So why then do I spend so much time trying to “fix” him? Why do I focus on the poor performance on the soccer field? The clumsiness? The lowest marks on the report card? Why do I want to make him smarter, faster, stronger? I have sometimes said, and others have too, that my son is too sweet and gentle for this world. That he’s going to get his heart broken. That we need to toughen him up.
Or maybe we should just back off and leave him be.
The night before my son broke his arm at camp, my wife and I had a date night – because that’s what mommies and daddies do when the kids are away – and we saw Richard Linklater’s new film Boyhood.
Boyhood tells the story of a boy as he grows from age 6 to 18. The lad is played by Ellar Coltrane. His parents are played by Ethan Hawke and Patricia Arquette. His sister, who forever outshines him, is played by the director’s daughter Lorelei Linklater.
It was filmed over 12 years. Every year, the cast and crew would come together for a week and film the latest chapter of the story.
++++++++++++++++++++
Exercise set
**A)** Reproduce the part of the passage about raising a son and the film Boyhood starting at "Or maybe we" and ending at "of the story.".
**B)** Write what comes next in the passage about raising a son and the film Boyhood, picking up right after its final sentence.

[Dataset records]
++++++++++++++++++++
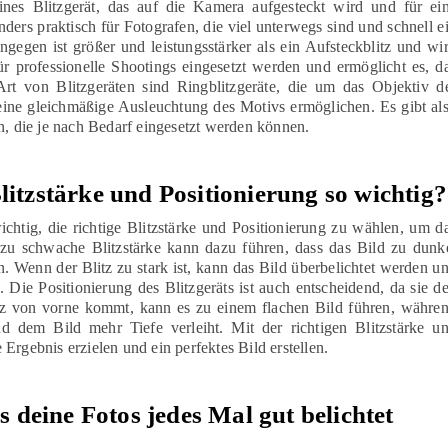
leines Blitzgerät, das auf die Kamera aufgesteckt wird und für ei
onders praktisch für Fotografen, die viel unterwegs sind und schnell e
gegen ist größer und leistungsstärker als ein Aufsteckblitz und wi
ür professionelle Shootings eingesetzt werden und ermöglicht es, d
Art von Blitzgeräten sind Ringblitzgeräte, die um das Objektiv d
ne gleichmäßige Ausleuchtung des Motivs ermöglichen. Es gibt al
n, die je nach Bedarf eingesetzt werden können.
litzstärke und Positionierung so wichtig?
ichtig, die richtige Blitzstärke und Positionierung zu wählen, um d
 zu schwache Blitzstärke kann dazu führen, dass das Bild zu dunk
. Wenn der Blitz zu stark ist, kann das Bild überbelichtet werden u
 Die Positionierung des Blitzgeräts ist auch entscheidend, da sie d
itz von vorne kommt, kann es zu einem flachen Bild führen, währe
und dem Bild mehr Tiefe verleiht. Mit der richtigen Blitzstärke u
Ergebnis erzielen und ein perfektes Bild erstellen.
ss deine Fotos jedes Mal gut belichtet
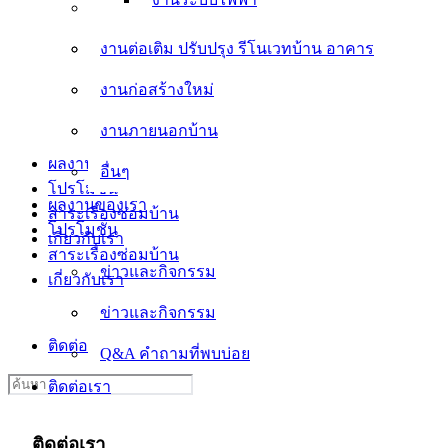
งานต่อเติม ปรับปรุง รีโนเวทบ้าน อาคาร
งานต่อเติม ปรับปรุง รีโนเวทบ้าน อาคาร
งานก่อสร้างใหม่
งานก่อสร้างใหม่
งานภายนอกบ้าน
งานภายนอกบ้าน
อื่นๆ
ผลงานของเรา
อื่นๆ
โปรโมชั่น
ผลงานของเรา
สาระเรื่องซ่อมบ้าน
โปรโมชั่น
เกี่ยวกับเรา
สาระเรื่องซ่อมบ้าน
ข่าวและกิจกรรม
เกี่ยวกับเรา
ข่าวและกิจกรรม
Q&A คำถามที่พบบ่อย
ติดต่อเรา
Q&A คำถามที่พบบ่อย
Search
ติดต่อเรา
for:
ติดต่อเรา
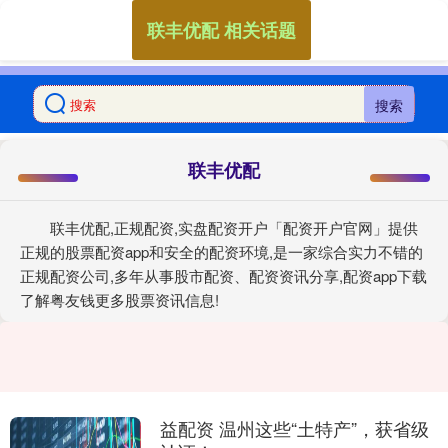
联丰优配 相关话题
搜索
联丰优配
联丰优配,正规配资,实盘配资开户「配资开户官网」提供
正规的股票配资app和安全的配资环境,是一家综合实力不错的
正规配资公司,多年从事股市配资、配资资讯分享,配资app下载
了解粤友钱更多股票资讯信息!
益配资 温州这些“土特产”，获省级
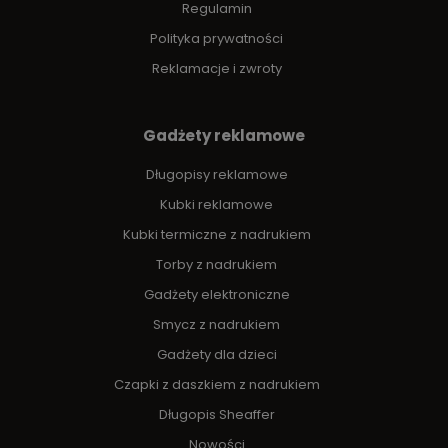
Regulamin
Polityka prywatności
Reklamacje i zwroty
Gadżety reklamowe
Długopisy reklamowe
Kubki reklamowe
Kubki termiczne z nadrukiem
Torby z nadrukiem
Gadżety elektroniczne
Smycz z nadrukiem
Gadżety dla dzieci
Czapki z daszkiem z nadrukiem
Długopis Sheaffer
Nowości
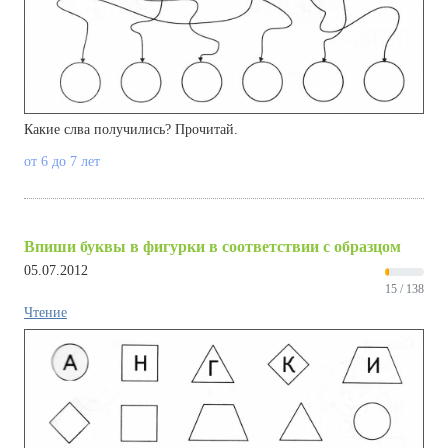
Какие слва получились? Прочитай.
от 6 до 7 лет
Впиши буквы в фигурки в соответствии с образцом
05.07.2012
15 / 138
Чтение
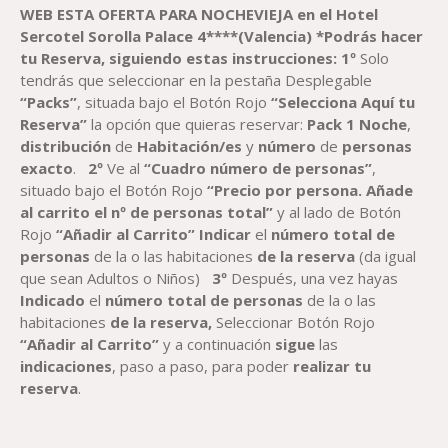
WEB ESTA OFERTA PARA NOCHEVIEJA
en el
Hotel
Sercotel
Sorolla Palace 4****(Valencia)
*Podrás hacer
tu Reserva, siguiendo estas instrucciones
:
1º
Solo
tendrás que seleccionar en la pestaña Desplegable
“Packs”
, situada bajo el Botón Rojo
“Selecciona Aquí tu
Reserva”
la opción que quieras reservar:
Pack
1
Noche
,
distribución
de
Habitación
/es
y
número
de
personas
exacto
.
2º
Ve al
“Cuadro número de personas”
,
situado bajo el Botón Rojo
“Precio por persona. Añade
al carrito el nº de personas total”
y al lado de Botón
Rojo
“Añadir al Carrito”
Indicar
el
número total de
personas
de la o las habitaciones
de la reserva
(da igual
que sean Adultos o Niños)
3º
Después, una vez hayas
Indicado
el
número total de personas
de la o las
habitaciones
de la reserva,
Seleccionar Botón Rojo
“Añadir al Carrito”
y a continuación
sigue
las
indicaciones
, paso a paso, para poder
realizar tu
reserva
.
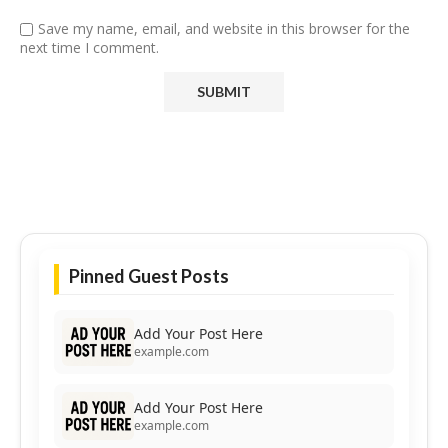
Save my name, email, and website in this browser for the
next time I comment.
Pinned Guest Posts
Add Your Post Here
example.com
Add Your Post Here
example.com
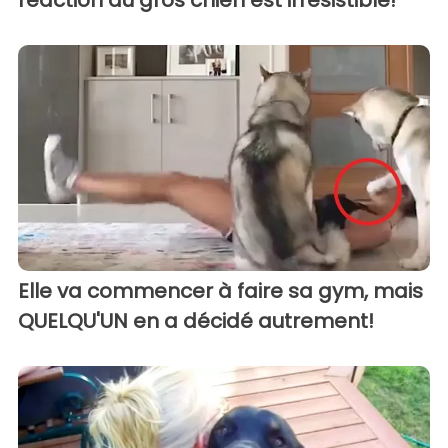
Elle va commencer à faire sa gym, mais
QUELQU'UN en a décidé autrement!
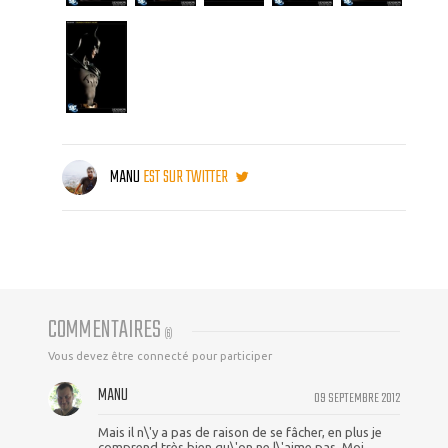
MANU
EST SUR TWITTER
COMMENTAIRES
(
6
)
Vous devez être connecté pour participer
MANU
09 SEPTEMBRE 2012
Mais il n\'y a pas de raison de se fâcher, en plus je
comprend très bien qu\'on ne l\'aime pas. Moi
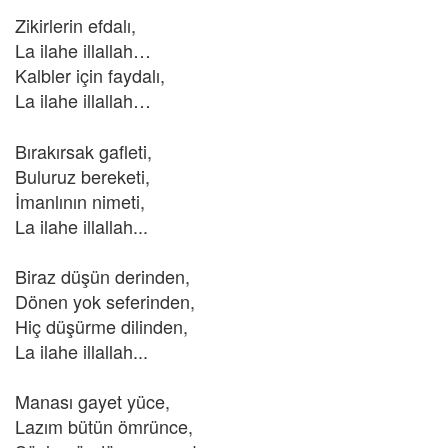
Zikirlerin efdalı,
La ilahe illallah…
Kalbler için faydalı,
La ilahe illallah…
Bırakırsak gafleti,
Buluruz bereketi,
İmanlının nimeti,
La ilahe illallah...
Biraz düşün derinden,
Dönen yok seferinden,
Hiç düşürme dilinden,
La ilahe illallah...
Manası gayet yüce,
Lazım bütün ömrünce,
++++++++++++++++++++
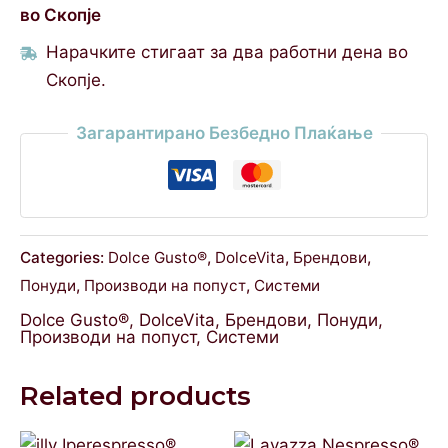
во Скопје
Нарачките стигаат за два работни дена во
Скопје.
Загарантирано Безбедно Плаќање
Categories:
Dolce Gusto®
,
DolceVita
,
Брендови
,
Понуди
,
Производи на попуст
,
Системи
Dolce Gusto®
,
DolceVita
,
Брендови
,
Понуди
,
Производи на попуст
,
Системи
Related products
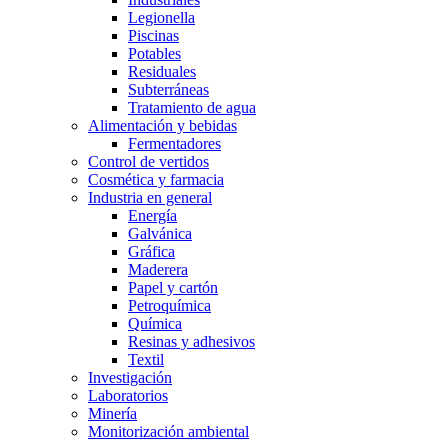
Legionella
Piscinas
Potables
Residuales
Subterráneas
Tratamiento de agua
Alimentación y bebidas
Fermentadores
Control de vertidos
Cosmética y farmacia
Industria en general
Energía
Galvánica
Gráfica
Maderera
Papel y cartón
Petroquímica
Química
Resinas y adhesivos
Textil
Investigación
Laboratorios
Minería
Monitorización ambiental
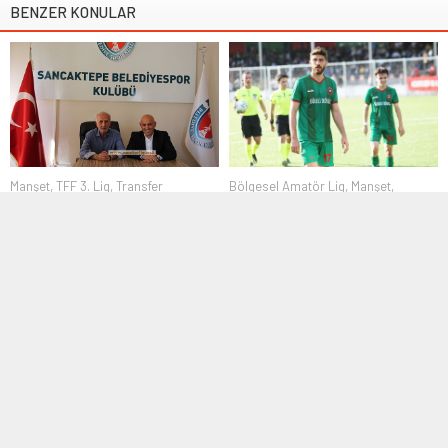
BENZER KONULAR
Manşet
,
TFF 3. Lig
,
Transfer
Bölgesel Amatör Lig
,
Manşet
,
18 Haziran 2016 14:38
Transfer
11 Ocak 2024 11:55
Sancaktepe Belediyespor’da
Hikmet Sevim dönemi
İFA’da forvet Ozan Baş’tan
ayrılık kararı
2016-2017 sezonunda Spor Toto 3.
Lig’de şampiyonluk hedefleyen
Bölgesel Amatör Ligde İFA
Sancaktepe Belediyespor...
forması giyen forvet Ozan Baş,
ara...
++++++++++++++++++++
Expected results
**A)**
Or maybe we should just back off and leave him be.
The night before my son broke his arm at camp, my wife and I had a date night – because that’s what mommies and daddies do when the kids are away – and we saw Richard Linklater’s new film Boyhood.
Boyhood tells the story of a boy as he grows from age 6 to 18. The lad is played by Ellar Coltrane. His parents are played by Ethan Hawke and Patricia Arquette. His sister, who forever outshines him, is played by the director’s daughter Lorelei Linklater.
It was filmed over 12 years. Every year, the cast and crew would come together for a week and film the latest chapter of the story.

**B)**
The effect is mesmerizing. You watch the characters age before your eyes, you watch the kids grow up. It’s so raw and real it feels like a documentary. It’s deceptively simple. It’s first and foremost the story of a boy growing up but it’s also a story about parenthood, America and what it means to be alive at this time in history. Like many other Linklater films, Boyhood makes ordinary life seem epic.
And for me, it was like watching the past, present and future unfold before my eyes. The boy in the film, whom we first see lying in the grass watching the clouds, is not unlike my son. He is sweet and gentle, an observer who tends to be on the receiving end of things. Life is something that happens to him. And he goes with the flow, to the increasing agitation of most of the grown-ups in his life who want to see him achieve his potential.
He also has a unique view of things and some amazing talents. In high school, when his photography teacher orders him to shoot the football game, he takes pictures of the stands and the sidelines because, for him, that’s where the real action is. And he’s right.
Boyhood’s boy and my boy are not carbon copies by any means, and I have no idea what my son will do with his future, but I couldn’t help but watch that evolving lad on screen and think that a similar story arc is, at the very least, a possibility for my son.
Which is perhaps why I couldn’t take my eyes off the father, played to perfection by Ethan Hawke. He’s a flawed father, barely around and often fumbling when he is, but I think he may be the wisest character in the film. The most potent lessons the kids get are from him.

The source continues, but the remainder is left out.